Reposant sur une réalisation laconique (trop certainement), s’inscrivant complètement dans les mécanismes du cinéma indépendant u.s., Terri bénéficie en outre d’une photographie réellement flamboyante. Le héros, ce garçon empoté et mal-fagoté, est presque filmé comme un desperado de western, que l’adversité et les insultes ne touchent pas. Même si évidemment, ce n’est pas le cas.
Les acteurs font tous du très bon boulot. Le casting, dominé par la performance habitée et subtile du jeune Jacob Wysocki, est des plus solides, notamment grâce à la présence du toujours excellent John C. Reilly, ici dans la peau d’une sorte de mentor bienveillant. Le duo qu’il forme avec Wysocki donne au film une grande partie de sa saveur, tant les relations entre ces deux âmes un peu déboussolées, ne manquera pas de résonner chez de nombreux spectateurs.

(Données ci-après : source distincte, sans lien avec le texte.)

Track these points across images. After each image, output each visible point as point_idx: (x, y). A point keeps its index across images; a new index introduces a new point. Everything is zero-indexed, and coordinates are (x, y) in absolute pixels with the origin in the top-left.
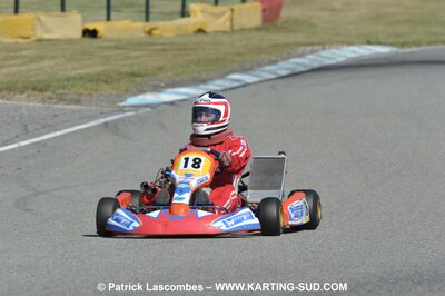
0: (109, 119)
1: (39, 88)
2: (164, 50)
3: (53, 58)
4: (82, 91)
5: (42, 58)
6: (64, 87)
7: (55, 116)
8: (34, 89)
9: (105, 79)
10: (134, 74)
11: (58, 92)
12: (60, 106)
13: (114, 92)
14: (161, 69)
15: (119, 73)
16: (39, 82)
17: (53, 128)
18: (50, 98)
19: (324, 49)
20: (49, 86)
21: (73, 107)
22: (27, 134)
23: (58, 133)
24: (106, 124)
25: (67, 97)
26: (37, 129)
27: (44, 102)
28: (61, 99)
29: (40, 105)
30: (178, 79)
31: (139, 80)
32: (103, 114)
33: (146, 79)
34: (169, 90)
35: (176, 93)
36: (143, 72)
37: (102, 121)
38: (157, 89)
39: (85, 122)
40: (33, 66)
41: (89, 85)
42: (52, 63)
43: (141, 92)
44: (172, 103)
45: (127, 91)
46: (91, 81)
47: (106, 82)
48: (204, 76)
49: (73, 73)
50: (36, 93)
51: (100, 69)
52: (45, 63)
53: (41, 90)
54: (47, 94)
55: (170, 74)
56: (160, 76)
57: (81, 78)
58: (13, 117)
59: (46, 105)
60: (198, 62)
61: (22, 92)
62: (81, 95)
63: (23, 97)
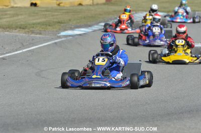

Et puis il y a les autres. Les adolescents. D’illustres inconnus qui peuplent le long-métrage, à l’image de la jeune Olivia Crocicchia, dont le regard n’est pas sans rappeler celui de Scarlett Johansson, ou encore Bridger Zadina, dans le rôle de Chad, un ado sacrement perturbé.

Parfois mal rythmé, un poil long, conventionnel dans sa construction, Terri est néanmoins une œuvre attachante comme on en voit peu. Une partition poétique portée par un dévouement admirable et par une escouade d’acteurs au diapason. Un film emmené par une poignée de scènes à la justesse admirable qui, à elles seules, justifient le visionnage. Une réussite certes imparfaite mais pour le moins indéniable.